Leonard Rifas reflects briefly on the Armageddon comic book series in his comprehensive (and outstanding) ImageTexT article on racial imagery in underground comics. Rifas reports that "Steel’s Armageddon comics were widely regarded within underground cartoonist circles as bizarrely right wing." I don't doubt the veracity of Rifas's statement, but then I must add that I don't perceive Armageddon in the same light as the underground cartoonist circles. When reading any issue of Armageddon, the words or images of right-wing pundits Bill O'Reilly or Ann Coulter hardly leap to mind.

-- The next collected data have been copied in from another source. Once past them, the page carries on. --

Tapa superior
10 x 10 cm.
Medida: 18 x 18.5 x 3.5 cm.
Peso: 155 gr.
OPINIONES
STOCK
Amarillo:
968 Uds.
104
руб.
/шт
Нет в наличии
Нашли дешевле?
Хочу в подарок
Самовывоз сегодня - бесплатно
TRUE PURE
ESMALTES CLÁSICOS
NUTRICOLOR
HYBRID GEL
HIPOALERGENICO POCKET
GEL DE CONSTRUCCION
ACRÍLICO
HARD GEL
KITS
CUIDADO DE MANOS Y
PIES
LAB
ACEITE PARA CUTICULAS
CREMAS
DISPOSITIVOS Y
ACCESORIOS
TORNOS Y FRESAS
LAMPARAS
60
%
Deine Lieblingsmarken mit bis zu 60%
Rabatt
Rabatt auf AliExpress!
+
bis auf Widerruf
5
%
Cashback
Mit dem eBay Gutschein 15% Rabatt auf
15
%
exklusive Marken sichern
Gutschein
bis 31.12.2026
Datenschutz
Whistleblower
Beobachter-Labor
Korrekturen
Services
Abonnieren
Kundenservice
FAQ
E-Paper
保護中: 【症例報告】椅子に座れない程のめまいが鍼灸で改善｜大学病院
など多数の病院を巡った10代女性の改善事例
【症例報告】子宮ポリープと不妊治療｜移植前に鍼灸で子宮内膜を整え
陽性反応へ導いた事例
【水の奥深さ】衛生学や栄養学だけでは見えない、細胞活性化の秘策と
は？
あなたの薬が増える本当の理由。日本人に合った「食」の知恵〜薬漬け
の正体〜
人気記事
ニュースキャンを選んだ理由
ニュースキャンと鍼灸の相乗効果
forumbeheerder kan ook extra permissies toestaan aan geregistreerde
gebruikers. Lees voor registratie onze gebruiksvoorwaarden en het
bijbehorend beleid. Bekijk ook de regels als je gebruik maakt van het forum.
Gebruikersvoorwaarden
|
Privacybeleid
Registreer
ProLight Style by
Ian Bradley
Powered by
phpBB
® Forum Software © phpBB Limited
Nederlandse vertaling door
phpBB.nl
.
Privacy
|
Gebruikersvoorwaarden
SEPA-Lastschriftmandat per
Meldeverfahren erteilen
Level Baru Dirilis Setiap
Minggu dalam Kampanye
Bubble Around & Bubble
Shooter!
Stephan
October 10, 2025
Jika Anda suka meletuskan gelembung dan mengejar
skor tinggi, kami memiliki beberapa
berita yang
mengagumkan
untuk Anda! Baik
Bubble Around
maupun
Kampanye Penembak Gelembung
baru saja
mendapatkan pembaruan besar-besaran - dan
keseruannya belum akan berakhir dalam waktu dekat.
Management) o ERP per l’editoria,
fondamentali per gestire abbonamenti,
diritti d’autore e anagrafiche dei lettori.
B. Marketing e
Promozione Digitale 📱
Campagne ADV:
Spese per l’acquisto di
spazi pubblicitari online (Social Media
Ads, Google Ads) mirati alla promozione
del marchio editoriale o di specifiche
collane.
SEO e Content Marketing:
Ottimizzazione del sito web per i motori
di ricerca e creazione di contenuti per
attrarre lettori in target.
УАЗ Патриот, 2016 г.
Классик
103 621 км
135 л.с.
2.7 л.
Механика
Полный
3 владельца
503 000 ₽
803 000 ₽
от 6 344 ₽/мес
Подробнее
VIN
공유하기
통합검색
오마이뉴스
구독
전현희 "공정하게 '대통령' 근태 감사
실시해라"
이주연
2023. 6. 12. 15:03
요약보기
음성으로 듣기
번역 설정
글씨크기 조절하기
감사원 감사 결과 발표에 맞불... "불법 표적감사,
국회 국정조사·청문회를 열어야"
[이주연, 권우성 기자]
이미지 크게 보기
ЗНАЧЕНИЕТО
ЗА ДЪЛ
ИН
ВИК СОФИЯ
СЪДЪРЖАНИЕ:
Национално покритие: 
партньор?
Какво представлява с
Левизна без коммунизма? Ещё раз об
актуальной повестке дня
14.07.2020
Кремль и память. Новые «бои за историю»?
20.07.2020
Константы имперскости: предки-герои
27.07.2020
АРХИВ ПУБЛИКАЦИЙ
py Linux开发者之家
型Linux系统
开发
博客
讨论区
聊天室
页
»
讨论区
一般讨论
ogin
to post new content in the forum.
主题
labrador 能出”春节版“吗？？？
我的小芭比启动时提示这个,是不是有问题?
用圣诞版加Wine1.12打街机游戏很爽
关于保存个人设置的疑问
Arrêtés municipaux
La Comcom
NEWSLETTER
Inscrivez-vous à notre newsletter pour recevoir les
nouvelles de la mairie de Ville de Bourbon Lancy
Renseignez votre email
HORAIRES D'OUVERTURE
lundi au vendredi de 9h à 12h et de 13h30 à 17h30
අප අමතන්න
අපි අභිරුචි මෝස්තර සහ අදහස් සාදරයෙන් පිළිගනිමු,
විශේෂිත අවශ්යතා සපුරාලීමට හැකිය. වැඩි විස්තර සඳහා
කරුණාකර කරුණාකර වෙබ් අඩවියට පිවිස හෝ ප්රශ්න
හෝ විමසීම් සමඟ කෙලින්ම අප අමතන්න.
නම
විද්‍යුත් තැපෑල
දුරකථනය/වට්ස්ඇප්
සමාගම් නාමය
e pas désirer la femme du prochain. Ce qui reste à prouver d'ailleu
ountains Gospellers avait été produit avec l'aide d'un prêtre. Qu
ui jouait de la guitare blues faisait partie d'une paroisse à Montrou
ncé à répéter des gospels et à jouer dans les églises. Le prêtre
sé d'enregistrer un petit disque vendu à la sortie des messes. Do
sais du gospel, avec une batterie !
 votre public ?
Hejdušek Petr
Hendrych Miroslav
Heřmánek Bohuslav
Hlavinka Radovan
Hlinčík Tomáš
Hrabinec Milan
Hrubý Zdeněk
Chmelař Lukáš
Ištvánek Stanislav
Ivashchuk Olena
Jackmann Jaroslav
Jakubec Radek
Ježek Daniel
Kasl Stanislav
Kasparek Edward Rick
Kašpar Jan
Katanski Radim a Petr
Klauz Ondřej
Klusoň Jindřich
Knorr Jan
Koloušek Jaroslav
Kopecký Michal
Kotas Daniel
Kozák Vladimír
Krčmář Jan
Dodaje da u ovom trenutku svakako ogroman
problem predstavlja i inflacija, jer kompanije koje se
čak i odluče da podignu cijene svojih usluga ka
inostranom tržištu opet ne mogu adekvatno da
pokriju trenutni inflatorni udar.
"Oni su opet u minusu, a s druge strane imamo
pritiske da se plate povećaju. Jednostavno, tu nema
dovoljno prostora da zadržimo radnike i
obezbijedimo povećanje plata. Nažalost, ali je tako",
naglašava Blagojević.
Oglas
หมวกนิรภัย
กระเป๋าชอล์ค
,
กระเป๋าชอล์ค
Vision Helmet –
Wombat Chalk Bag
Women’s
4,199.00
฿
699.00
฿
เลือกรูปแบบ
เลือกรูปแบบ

As Rifas himself observed: "Steel depicted white and black communities as equally racist and his 'solution' – along radical individualist lines – was for people to forget race and drop out of society, returning to an economy based on gold and bartering." That sounds like a libertarian idea, but not necessarily right-wing libertarian. Granted, there was a controversial image in Armageddon #1 of Martin Luther King, Jr. sodomizing Alabama Governor George Wallace, but even the effect of that cartoon seems more reflective of a warped mentality than a racist attitude (when you consider which character is doing the fucking).

Steel's suggestion that people drop out of society and return to a gold- and bartering-based economy hardly seems out of touch with today's libertarians. Libertarians may adamantly oppose health care reform, but they also vigorously defend the first amendment and believe that government should stay out of American bedrooms and leave the potheads alone (as long as they ain't hurtin' nobody). Steel, like Ayn Rand and the objectivism philosophy that inspired some of his stories, seems a lot closer to Robert Crumb than Rush Limbaugh.

Though scarcely a classic series in the underground ouvre, Armageddon is still recommended reading. Just be prepared for some of the most purple prose you will ever encounter, in comic books or anywhere else.